Big picture: We’re observing some softening across many housing markets as higher mortgage rates temper the fervor of a market that was unsustainably hot during the pandemic housing boom.

That said, most of the country still remains below pre-pandemic inventory/months of supply. Much of the Midwest and Northeast, in particular, remains tight.

National active listings in March 2024 were still 37.7% below March 2019 levels when there were 1,115,940 U.S. homes for sale. That lack of inventory explains why home prices in many markets, despite softening and spiked interest rates, have remained resilient.

Click here to view an interactive version of the map below.

!function()”use strict”window.addEventListener(“message”,(function(a)if(void 0!==a.data[“datawrapper-height”])var e=document.querySelectorAll(“iframe”)for(var t in a.data[“datawrapper-height”])for(var r=0rWhile inventory levels in Florida are up the most in the nation on a year-over-year basis (+57%), the bulk of the increase is really concentrated in sections of Southwest Florida. In particular, in markets like Cape Coral and Fort Myers, which were hard hit by Hurricane Ian in September 2022.

Hurricane Ian left behind thousands of damaged homes, and the subsequent need for renovations has resulted in a surge in available inventory. According to the National Oceanic and Atmospheric Administration, Hurricane Ian caused an estimated $112.9 billion worth of total damage, making Ian the third-costliest U.S. hurricane on record.

In addition to residential property damage, the hurricane has also coincided with spiked home insurance costs. This combination of increased housing supply for sale, the damaged homes, coupled with strained demand—the result of spiked home prices, spiked mortgage rates, higher insurance premiums, and higher HOAs—has translated into market softening across much of Southwest Florida.

Click here to view an interactive/zoomable version of the map below.

!function()”use strict”window.addEventListener(“message”,(function(a)if(void 0!==a.data[“datawrapper-height”])var e=document.querySelectorAll(“iframe”)for(var t in a.data[“datawrapper-height”])for(var r=0rWhile active inventory in areas like Fort Myers and Cape Coral are back above pre-pandemic inventory levels, many areas of Florida, including Miami, are still below pre-pandemic inventory levels.

Click here to view an interactive/zoomable version of the map below.
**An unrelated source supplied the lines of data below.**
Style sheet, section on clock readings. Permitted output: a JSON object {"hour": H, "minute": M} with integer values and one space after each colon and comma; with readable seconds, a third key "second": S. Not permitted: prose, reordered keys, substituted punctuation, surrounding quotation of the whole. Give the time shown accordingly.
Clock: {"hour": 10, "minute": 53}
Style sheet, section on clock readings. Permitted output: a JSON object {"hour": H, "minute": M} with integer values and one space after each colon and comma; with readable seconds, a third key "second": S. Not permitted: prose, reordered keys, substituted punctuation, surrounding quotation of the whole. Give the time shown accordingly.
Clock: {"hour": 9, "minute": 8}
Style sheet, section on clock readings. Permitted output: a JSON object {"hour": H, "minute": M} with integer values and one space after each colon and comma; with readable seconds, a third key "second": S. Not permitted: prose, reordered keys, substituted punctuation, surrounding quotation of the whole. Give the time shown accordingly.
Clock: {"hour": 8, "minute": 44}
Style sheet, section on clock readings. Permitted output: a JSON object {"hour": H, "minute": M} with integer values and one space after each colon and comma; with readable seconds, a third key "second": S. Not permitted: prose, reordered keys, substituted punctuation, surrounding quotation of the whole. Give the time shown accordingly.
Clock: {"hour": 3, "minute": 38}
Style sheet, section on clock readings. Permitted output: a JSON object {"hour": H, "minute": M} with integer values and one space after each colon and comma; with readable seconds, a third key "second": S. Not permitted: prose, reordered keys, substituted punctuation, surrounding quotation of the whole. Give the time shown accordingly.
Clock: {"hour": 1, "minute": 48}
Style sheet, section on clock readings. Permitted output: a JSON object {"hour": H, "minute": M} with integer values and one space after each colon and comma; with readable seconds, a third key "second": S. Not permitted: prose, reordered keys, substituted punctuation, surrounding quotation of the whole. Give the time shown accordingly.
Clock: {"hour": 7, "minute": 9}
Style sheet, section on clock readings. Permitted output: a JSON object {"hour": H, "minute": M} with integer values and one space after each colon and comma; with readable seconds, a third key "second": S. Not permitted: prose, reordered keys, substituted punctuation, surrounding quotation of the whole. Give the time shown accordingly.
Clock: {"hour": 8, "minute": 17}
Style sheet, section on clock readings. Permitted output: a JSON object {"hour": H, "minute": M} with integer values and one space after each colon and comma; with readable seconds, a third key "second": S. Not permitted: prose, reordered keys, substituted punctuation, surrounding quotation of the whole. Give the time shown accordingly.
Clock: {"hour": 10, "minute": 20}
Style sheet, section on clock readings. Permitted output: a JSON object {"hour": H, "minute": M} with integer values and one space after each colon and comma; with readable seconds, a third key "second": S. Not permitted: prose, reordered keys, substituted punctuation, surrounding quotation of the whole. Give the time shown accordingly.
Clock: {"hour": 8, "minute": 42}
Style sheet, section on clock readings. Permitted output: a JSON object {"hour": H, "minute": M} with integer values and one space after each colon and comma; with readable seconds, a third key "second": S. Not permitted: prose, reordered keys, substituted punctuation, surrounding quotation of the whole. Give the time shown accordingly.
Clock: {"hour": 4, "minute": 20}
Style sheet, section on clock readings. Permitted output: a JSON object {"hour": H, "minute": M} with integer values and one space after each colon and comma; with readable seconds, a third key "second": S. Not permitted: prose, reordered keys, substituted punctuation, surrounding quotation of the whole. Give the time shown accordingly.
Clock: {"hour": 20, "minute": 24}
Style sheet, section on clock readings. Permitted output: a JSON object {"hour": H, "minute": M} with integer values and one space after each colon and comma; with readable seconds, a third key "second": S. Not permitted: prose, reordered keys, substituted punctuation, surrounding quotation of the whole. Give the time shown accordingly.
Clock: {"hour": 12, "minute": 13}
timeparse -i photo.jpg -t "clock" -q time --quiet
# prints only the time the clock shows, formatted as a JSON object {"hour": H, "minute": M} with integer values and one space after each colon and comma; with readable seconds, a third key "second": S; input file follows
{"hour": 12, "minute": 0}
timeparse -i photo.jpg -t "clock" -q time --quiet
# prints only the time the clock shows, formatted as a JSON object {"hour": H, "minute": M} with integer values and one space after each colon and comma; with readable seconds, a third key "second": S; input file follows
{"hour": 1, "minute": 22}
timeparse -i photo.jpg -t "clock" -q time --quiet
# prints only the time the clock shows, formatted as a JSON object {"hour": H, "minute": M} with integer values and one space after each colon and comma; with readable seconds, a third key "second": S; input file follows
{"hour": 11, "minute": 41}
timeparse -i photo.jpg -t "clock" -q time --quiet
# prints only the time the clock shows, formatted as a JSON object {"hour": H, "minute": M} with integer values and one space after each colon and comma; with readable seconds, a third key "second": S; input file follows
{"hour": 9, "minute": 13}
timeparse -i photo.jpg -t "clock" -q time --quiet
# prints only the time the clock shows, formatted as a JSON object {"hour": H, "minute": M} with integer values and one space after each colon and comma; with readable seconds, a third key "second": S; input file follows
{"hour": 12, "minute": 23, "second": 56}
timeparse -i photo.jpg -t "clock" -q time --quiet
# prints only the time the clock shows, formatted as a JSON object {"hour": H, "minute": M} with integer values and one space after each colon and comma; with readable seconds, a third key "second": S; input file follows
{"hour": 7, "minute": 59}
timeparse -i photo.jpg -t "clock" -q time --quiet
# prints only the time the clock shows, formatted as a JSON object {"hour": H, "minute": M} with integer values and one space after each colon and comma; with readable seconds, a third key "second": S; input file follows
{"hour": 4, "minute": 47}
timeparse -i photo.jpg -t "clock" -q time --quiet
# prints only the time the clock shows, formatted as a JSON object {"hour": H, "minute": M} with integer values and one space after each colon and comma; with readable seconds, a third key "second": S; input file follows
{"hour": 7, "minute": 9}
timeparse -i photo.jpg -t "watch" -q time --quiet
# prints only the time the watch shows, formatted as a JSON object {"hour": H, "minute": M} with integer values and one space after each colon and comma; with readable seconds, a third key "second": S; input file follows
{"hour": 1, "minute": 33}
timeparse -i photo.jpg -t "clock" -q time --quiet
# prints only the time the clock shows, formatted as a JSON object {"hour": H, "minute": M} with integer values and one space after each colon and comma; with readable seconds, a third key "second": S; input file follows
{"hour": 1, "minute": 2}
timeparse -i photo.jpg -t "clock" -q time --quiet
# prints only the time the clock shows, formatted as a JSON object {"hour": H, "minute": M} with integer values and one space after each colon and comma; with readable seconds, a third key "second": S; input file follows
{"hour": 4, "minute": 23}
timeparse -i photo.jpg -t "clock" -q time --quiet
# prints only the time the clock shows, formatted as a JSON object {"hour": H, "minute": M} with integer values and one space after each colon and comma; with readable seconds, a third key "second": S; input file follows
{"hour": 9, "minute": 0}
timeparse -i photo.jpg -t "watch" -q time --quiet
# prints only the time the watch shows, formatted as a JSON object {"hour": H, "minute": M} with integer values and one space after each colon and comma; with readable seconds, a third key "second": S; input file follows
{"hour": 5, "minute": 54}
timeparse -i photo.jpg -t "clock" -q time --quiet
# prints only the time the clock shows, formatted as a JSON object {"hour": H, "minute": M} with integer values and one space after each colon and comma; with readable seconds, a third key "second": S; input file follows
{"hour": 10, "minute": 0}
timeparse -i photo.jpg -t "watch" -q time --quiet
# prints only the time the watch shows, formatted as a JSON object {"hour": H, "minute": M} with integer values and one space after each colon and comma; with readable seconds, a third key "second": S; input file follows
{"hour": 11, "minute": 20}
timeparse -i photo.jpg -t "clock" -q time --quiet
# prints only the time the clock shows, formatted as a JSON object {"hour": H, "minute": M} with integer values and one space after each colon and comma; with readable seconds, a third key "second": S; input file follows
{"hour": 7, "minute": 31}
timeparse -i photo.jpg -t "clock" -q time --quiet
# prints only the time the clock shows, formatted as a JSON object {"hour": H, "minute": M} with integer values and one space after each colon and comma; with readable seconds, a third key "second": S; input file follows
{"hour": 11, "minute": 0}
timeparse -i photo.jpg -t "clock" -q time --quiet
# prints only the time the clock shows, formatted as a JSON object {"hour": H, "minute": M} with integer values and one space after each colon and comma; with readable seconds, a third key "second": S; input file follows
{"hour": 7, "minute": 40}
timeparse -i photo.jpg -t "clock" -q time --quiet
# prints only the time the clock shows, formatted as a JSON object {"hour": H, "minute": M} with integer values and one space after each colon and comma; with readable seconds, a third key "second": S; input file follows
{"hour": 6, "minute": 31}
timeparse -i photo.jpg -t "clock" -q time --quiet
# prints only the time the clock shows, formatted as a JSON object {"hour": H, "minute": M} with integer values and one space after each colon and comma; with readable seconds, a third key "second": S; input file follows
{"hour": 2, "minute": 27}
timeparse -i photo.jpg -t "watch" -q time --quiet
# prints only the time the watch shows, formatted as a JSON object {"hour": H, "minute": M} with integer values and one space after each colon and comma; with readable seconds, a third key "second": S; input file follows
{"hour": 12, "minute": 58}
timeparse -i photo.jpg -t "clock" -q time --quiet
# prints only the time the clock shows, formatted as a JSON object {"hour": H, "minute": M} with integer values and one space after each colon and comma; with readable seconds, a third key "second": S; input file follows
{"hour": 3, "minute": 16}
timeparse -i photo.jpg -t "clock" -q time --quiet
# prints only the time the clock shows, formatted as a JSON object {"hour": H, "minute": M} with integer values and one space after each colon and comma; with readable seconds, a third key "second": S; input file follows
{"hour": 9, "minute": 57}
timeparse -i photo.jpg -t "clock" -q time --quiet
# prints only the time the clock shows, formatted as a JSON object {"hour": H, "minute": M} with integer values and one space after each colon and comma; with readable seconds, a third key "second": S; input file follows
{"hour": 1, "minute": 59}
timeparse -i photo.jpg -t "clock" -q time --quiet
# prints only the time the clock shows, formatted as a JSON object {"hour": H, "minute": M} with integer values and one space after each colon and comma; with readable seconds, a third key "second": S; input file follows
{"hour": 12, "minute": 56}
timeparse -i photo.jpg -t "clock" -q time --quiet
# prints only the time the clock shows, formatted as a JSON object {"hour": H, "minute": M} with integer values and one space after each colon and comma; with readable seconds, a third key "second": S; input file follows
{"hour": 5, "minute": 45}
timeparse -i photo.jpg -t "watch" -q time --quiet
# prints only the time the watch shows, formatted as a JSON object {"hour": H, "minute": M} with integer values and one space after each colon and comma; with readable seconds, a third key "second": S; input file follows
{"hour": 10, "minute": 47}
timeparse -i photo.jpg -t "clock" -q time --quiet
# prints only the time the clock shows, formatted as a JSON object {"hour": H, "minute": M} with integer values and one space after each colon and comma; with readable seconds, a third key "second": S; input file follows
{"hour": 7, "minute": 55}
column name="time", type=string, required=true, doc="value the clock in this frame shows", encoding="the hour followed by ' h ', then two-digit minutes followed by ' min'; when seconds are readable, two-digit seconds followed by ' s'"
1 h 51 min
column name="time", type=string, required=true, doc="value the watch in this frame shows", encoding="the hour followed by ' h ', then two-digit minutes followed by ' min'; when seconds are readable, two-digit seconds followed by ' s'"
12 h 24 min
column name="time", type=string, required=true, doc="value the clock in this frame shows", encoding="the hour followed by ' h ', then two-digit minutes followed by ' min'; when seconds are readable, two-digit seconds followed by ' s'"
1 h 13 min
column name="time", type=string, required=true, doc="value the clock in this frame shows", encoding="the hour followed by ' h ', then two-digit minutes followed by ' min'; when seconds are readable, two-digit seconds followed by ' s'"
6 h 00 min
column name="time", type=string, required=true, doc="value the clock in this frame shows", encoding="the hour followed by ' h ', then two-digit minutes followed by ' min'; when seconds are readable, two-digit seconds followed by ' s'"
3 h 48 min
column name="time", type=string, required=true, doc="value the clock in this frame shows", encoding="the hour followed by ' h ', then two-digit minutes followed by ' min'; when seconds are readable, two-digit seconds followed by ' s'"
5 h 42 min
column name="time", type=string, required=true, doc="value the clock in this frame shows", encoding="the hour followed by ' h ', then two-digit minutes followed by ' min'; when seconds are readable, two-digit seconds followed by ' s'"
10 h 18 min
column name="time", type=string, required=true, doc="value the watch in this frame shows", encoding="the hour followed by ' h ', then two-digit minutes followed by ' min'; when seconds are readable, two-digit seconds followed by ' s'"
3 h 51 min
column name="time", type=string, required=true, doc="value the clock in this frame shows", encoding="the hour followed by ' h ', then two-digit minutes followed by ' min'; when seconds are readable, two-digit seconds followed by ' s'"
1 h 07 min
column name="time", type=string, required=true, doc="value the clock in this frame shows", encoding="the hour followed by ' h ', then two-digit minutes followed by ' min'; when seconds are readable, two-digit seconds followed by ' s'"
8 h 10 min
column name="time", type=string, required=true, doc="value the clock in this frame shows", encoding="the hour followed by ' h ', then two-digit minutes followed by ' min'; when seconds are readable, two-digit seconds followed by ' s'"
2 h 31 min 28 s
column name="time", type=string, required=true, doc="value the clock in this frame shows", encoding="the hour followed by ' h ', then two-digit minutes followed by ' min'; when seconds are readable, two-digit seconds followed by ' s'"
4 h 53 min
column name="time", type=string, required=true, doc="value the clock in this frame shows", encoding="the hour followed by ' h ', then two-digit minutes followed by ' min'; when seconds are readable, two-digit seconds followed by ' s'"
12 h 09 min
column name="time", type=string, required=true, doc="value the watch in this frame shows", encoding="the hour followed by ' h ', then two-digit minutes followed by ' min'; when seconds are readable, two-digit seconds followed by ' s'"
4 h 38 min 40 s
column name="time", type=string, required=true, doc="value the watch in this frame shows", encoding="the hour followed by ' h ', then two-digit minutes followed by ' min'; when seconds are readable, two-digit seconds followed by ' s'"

!function()”use strict”window.addEventListener(“message”,(function(a)if(void 0!==a.data[“datawrapper-height”])var e=document.querySelectorAll(“iframe”)for(var t in a.data[“datawrapper-height”])for(var r=0rIf inventory continues to mount, could more parts of Southwest Florida see home price declines? Presumably, yes.

If housing affordability remains constrained and active listings/months of supply continue to spike in parts of Southwest Florida, prices could soften/further soften.